Standardization: It is far easier to create autonomous vehicles designed to operate in standardized environments. Today, for example, all traffic lights have the red at the top and the green at the bottom, all cars drive on the same side of the road (select-able by nation) and so on. Standardization of symbols for parking regulations, location of driveways, fire hydrants, cross-walks, edge of the road and so on will be important. As will standard charging plug designs, ways of cars to communicate with each other (indicating planned routes as well as location and vector speed). Cars should carry items like radar reflectors to allow them to be more visable to other vehicles. Traffic systems could be coordinated to optimize traffic flow by timing of traffic lights on a real-time basis.
There are lots of ways to skin a cat (and some are messier than others), but at the end all the firms involved should end up with a skinned cat. I heard a joke once that Peugeot didn’t copy anyone else’s engineering - but more importantly, no one else copied Peugeot’s engineering. OTOH, an Audi driver would have no problem driving a Peugeot.
Just as in network equipment, while every manufacturer claims to have the advantage, the least common denominator works well in a mixed environment by providing better-than-adequate performance.
Jeff
I went back and looked. The Fool tried to charge $30/year for message board access in late January 2002. There were around 56,000 posts on the Amazon board at that point (from 6/97). In the subsequent 20 years there were 3,300 more posts. So, they couldn’t get people to pony up for the message boards and they probably cut their advertising revenue in half.
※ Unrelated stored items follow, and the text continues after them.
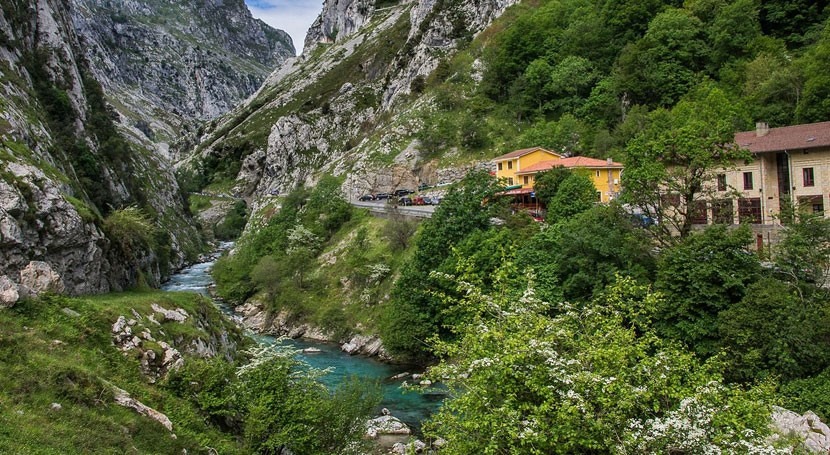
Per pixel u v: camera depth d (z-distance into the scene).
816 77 57.47
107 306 26.52
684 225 40.25
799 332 27.98
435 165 95.50
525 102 98.50
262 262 70.75
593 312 17.25
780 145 47.88
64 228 33.78
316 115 173.00
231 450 20.94
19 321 21.31
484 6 144.25
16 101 54.47
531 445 13.01
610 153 71.69
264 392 22.31
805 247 32.91
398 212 71.25
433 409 37.41
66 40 91.94
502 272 19.12
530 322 15.80
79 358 20.97
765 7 83.00
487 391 14.36
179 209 125.56
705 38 84.81
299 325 61.22
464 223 52.22
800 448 18.78
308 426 21.75
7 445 14.07
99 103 98.50
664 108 78.75
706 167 41.00
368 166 101.81
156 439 18.64
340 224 80.19
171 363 24.64
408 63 149.38
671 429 12.27
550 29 109.94
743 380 29.39
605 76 95.06
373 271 61.00
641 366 14.35
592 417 12.66
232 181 189.12
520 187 69.19
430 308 47.97
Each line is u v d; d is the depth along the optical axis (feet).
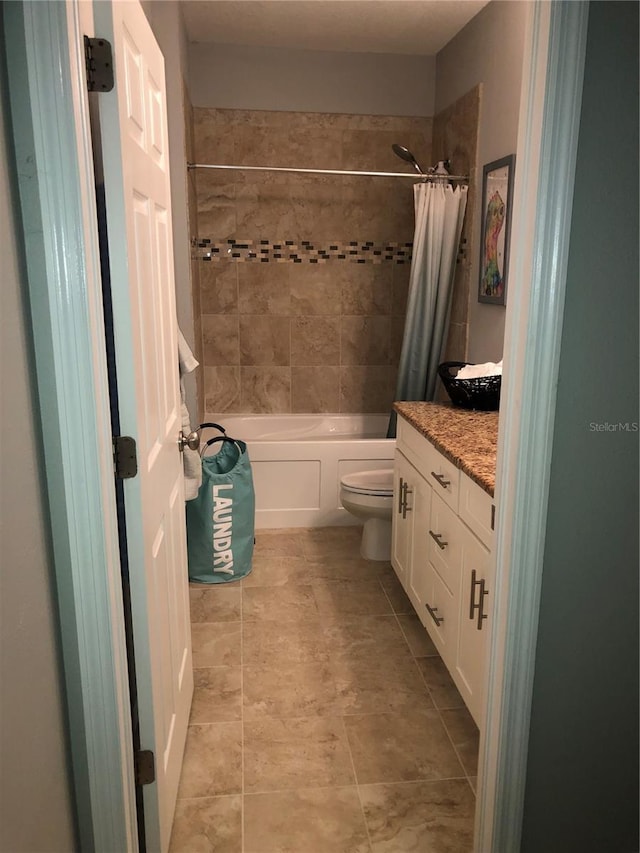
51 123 3.39
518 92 9.19
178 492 6.26
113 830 4.47
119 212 3.96
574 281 3.93
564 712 4.58
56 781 4.01
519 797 4.68
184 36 10.95
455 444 7.02
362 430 14.16
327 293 13.67
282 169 11.32
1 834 3.15
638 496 4.27
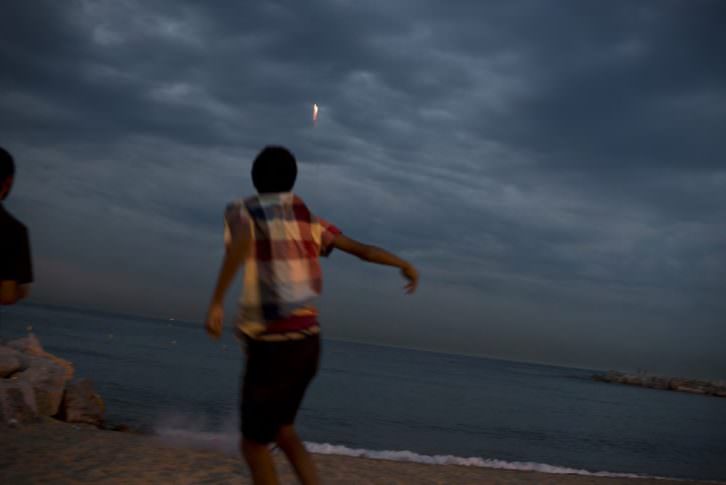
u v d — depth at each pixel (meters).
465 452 14.84
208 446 7.50
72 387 8.70
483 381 76.12
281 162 2.74
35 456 4.86
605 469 14.04
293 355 2.57
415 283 2.88
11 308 144.50
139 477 4.62
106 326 110.31
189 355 54.62
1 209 2.67
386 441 15.32
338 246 2.79
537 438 20.39
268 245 2.60
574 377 165.12
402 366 100.38
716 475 14.64
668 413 48.41
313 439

I don’t think Twitter will be any more successful.
Sure. That’s why there’s only one mini plug for phones, cameras, razors, dash cams, toothbrushes, counter lights, laptops, tablets, GPS, and all those other small electronics that are sold by the billions every year.
You know, it’s only been about 30 years those things have proliferated, so it’s great that all the manufacturers got together and “standardized” so we wouldn’t have to have 12 different kinds of cables all hanging all over the kitchen counter.
Thanks DB2 the awesome thing is being able to talk to people who actually grew with this country.
Andy
The effort to get “brands” to pony up may or may not be successful, but even if it is a home run it won’t move the needle. Twitter’s external debt is now about $1B a year, and that’s only if Musk doesn’t get paid a dime of interest, dividend, or salary for his equity interest.
The vision has to be multiple many times larger. He’s thinking “WeChat”, which is the universal app used in China for everything from messaging to, uh, twitter, to payments, to Facebook, to gaming, to video streaming.
It seems an unlikely jump from the Twitterverse (especially as populated by politicos and renegades) to a WeChat-ish presence, but apparently anything is possible these days.
European Union lawmakers have reached an agreement on legislation that will force all future smartphones sold in the EU — including Apple’s iPhone — to be equipped with the universal USB-C port for wired charging by fall 2024. The rule will also apply to other electronic devices including tablets, digital cameras, headphones, handheld video game consoles, and e-readers. Laptops will have to comply with the rule at a later date.
Given enough time, effort and money these things are possible - and desirable.